История, похоже, повторяется — если судить по тому, что пишут в последние годы о Владимире Высоцком, как, говоря разное и по-разному, с одинаковой энергией противятся любому соотнесению его с поэтами-современниками, любой попытке определить место и роль «неистового барда» в литературе 1960–1970-х годов.
Высоцкий — больше чем поэт, — твердят одни, — или, во всяком случае, больше, крупнее, «выше» каждого из своих современников. Высоцкий вообще не поэт, настаивают другие, соглашаясь, кажется, нехотя, через силу, — признать, что «это был талантливый актер», но вот беда: «актерский дар его замалчивают, активно делают из него большого поэта» («Наш современник», 1988, № 3, стр. 182)…
Пересмотрите все, написанное о Высоцком в дни его шумно отмечаемых юбилеев, и вы увидите, что за вычетом лаконично-емкого эссе Д. Самойлова в «Неделе» и глубоких, пронизанных «теоретическим темпераментом» работ Вл. Новикова разговор идет по-прежнему почти исключительно о личности или в самом лучшем случае о феномене Высоцкого, но никак не о его произведениях. Сказано-то и превозносителями и отчасти хулителями много дельного, это так, и все же, думаю, что спорить о Высоцком, о том, подлинная он величина или мнимая, стало уже скучно. Следовательно, нужно приближать время, когда — процитирую Вл. Новикова — «появятся точные филологические чертежи дома, который построил Высоцкий». Нужно, давно пора — замечу уже от себя — говорить о Высоцком не только как о «неповторимом феномене», «десятиборце» и уникальной натуре, но и как о поэте, как о профессиональном литераторе, множеством нитей связанном и с реальностью современной жизни, и с реальностью современной поэзии.
Тут бездна трудностей.
Хотя бы даже чисто аналитических: живое на магнитофонных пленках творчество Высоцкого, может быть, действительно несколько обесцвечивается на бумаге. Оно не вмещается в строгие контуры письменности, так что недаром «подходившие с меркой обычной отступались…», небезосновательно боясь подвергнуть «суженью после смерти» и этот «отчаяньем сорванный голос», и эту вызывающую самобытность, этот — как в «Песенке про прыгуна в высоту» — отказ поэта ради удобства комментаторов «свою неправую правую» сменить «на правую левую».

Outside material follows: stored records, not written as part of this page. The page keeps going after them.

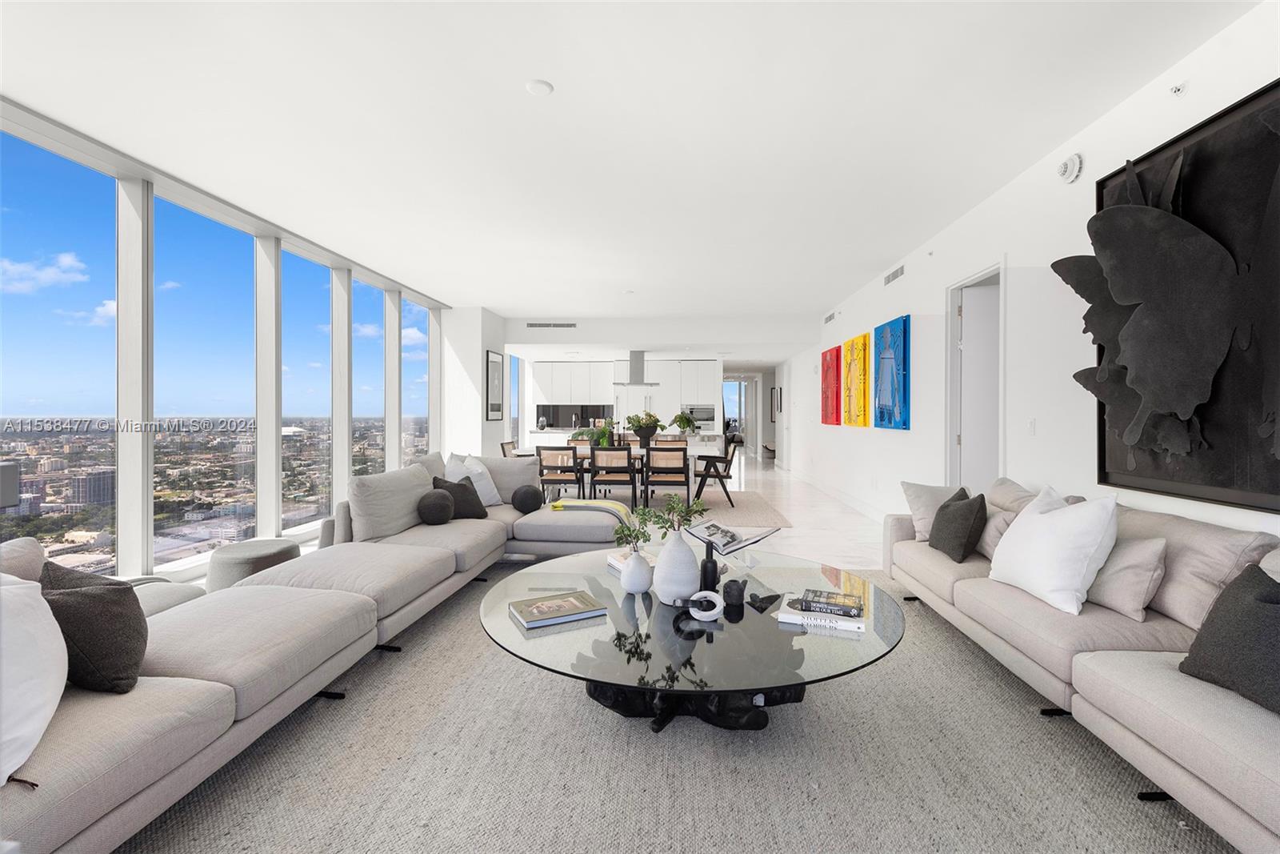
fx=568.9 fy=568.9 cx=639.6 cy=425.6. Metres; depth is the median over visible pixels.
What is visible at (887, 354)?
painting
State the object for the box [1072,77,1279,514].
wall art
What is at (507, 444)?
dining chair
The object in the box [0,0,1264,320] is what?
ceiling
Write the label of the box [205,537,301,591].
ottoman
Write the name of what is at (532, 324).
air vent
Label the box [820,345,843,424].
red painting
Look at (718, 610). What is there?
sculpture
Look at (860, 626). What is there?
book
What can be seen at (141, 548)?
window wall
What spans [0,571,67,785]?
white pillow
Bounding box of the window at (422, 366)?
[400,295,430,455]
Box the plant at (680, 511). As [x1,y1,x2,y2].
[642,492,706,534]
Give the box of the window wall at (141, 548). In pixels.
[0,101,452,578]
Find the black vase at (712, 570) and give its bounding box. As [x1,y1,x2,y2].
[699,541,719,590]
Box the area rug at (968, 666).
[121,560,1226,853]
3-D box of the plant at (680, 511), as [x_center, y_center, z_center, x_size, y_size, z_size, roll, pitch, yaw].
[0.140,0.414,2.437,0.252,0.251,0.261,0,1,-43]
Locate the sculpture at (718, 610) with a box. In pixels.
[687,590,722,619]
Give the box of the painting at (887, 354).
[872,315,910,428]
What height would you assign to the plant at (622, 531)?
0.273 m
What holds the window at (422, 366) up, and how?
in the window wall at (141, 548)
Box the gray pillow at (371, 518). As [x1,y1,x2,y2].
[345,463,433,542]
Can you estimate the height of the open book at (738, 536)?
0.178 m
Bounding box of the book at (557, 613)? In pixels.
[508,589,604,628]
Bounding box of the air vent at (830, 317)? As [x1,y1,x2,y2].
[823,309,837,323]
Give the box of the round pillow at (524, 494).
[509,484,544,513]
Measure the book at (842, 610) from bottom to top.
0.032 m
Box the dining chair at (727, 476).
[693,436,739,508]
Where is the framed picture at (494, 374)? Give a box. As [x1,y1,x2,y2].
[485,348,503,421]
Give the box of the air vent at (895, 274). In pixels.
[883,263,905,285]
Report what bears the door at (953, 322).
in the right wall at (910, 274)
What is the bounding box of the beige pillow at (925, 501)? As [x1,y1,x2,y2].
[900,480,970,541]
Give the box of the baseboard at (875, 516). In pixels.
[788,468,892,523]
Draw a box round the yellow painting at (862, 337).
[843,332,870,426]
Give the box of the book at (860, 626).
[773,598,866,633]
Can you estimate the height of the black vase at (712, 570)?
0.198 m
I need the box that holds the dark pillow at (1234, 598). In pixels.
[1177,562,1279,714]
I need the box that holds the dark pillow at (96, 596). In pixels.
[36,560,147,693]
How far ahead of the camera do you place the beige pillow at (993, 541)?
3.11 m
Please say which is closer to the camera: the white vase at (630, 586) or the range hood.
the white vase at (630, 586)
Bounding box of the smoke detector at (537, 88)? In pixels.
[525,79,553,95]
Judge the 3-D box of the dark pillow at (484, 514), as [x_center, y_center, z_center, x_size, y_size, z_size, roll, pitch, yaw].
[-1.367,0.538,4.303,0.275,0.339,0.440,1,1,41]
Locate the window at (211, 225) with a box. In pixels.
[154,198,258,562]
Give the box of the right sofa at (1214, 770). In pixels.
[886,479,1279,853]
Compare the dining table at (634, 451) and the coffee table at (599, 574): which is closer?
the coffee table at (599, 574)
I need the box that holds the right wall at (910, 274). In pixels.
[784,0,1279,543]
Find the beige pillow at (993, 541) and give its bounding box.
[977,507,1015,558]
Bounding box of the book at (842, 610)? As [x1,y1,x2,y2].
[800,588,863,616]
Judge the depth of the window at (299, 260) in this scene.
5.92 m
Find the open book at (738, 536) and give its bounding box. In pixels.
[682,519,779,554]
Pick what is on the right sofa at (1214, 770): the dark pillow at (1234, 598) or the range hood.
the dark pillow at (1234, 598)
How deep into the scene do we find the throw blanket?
4.51 m
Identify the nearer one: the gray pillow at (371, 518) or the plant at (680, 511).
the plant at (680, 511)
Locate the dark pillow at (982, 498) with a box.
[928,484,987,561]
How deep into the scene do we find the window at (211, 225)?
4.75 m
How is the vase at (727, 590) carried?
on the coffee table at (599, 574)
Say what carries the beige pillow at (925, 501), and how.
on the right sofa at (1214, 770)
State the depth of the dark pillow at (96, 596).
1.65 m
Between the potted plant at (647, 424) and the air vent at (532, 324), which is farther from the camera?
the air vent at (532, 324)
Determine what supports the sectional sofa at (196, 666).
on the area rug at (968, 666)
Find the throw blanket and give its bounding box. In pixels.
[548,497,635,525]
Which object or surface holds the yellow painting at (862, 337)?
attached to the right wall at (910, 274)
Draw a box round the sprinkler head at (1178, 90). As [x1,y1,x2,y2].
[1169,81,1187,94]
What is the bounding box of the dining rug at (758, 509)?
[562,487,794,526]
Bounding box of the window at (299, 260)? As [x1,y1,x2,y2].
[281,248,331,526]
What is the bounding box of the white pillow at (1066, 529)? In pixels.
[988,484,1120,614]
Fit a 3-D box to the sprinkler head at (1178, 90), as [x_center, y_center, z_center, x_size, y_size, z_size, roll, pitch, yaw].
[2.451,-1.536,2.591,0.052,0.057,0.067,0,1,5]
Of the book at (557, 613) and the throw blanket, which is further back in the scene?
the throw blanket
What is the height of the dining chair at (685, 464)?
0.843 m
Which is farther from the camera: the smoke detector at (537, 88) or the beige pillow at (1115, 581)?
the smoke detector at (537, 88)
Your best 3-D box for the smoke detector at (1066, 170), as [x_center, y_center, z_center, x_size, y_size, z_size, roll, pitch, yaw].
[2.504,-1.506,3.319,0.054,0.151,0.167,0,1,5]
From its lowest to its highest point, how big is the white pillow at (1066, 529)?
0.494 m
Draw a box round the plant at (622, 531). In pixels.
[612,507,655,552]
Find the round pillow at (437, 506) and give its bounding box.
[416,487,455,525]
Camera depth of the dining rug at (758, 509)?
7.69 m
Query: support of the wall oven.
in the kitchen cabinet
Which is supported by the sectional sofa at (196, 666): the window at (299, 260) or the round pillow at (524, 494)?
the round pillow at (524, 494)
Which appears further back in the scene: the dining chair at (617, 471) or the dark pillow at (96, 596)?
the dining chair at (617, 471)
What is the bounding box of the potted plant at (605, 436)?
[573,424,615,446]
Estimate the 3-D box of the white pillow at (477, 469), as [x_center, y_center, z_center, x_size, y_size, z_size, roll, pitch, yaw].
[-1.390,0.470,4.750,0.299,0.463,0.544,0,1,23]
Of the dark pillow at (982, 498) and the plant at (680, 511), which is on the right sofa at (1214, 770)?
the dark pillow at (982, 498)
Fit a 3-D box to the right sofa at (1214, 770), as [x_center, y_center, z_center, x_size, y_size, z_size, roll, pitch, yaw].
[1.962,0.742,2.244,0.993,0.808,3.382,0,1,5]
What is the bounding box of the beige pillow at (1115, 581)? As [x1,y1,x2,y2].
[1084,535,1167,622]
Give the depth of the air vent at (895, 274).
6.09 m
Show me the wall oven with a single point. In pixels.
(700, 414)
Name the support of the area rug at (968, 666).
on the floor
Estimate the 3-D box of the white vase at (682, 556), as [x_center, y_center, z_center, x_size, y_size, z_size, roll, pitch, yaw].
[0.153,0.574,2.368,0.193,0.307,0.194,0,1,-41]
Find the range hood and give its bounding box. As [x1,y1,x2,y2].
[612,349,660,386]
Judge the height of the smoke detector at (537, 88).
0.026 m
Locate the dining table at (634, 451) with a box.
[529,438,717,507]
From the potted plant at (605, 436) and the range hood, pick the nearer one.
the potted plant at (605, 436)
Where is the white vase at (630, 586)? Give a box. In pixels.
[619,548,653,593]
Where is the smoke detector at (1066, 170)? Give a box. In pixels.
[1056,152,1083,183]
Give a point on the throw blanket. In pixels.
(607, 503)
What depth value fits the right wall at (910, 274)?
3.69 m
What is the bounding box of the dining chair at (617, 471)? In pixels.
[588,446,637,508]
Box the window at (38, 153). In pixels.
[0,126,115,571]
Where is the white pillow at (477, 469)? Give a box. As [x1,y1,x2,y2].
[443,452,503,504]
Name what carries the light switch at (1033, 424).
attached to the right wall at (910, 274)
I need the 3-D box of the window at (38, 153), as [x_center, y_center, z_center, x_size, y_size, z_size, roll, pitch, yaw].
[-3.683,-0.396,3.491,0.091,2.658,0.732,0,1,5]
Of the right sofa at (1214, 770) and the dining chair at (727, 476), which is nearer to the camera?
the right sofa at (1214, 770)
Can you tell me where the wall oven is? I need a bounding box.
[682,403,715,427]
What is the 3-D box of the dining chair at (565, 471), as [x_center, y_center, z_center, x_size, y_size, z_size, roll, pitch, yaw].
[-0.922,0.639,6.678,0.498,0.836,0.574,0,1,5]
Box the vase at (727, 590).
[722,577,747,606]
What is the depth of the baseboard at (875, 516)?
7.86 m
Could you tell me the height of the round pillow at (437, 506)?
0.260 m
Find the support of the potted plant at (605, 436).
on the dining table at (634, 451)
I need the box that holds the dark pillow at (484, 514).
[430,475,489,518]
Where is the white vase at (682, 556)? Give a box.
[653,526,701,604]
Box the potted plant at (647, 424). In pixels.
[624,412,665,445]
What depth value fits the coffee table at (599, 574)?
2.06 m
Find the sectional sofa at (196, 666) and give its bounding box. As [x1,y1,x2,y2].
[0,451,631,853]
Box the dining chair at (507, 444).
[499,439,518,457]
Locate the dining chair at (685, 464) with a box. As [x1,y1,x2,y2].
[642,445,691,510]
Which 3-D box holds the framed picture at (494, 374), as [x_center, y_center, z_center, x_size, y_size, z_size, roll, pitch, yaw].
[-2.296,-0.613,9.039,0.029,1.106,0.686,0,1,5]
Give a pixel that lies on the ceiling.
(514, 100)
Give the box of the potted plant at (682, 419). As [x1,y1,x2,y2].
[670,410,699,434]
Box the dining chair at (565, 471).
[536,445,584,501]
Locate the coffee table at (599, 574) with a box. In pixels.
[477,548,903,733]
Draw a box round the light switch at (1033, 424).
[1026,417,1036,434]
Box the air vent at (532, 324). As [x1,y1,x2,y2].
[525,321,576,328]
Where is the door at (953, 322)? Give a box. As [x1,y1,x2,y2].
[944,260,1005,490]
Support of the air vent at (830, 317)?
attached to the right wall at (910, 274)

И все-таки главная трудность, на мой взгляд, не в гитаре и не в «менестрельстве», а в том, что в отличие от, допустим, Б. Окуджавы или Н. Матвеевой Высоцкий с самого начала был воспринят публикой как «беззаконная комета в кругу расчисленном светил», как антипод, противовес, как, наконец, альтернатива всей нашей поэзии 60–70-х годов.
В нем нуждались и его ценили до обоготворения не только стихолюбы, и даже не столько они, сколько те, кто к поэзии в общем-то равнодушен или более чем равнодушен. В его песнях и видели не стихи, заждавшиеся встречи с печатным станком, а нечто совсем иное, в принципе непечатное, близкое, может быть, не современной литературе, а современному городскому фольклору: анекдотам, «блатным» романсам, «скоромным частушкам», эпиграммам в стиле «черного юмора». Соединительный союз «и», во всех других случаях уместный («Имярек и поэзия наших дней»), тут чаще прочитывался как разделительный «или» («Высоцкий или поэзия наших дней»).
И корень разлада, конечно же, не в том, что Высоцкий, случалось, рифмовал «кричу-торчу» или отступал от канонической метрики и нормативного словоупотребления. Виртуозность Высоцкого даже как просто версификатора очевидна, и ясно, что сказать:
мог только истинный поэт. Ясно, думаю, и то, что, аукаясь со многими и многими современниками, откликаясь поющей строкой на импульсы классики, «своей» Высоцкий считал — и вполне осознанно, оправданно считал — так называемую «эстрадную поэзию», которая, усилиями А. Вознесенского, Евг. Евтушенко, Б. Окуджавы, Р. Рождественского взойдя на гребень к середине 60-х годов, жестоко испытывалась застоем как раз в те дни, когда срывал свой голос Владимир Высоцкий.
Он полемизировал, спорил с этими поэтами. Он, бывало, вышучивал и пародировал их манеру, их образы в своих песнях, что высвечено и, как мне кажется, даже утрировано в мемориальном — прекрасном, впрочем, — представлении Театра на Таганке. Но он у них и учился, так что внимательный глаз обнаружит не одни лишь реминисценции и переклички (особенно, кажется, с А. Вознесенским), но и единство во взглядах на поэзию, совпадения в принципах работы как со словом, так и с тысячеглазой, доверчиво затихшей в ожидании чуда аудиторией.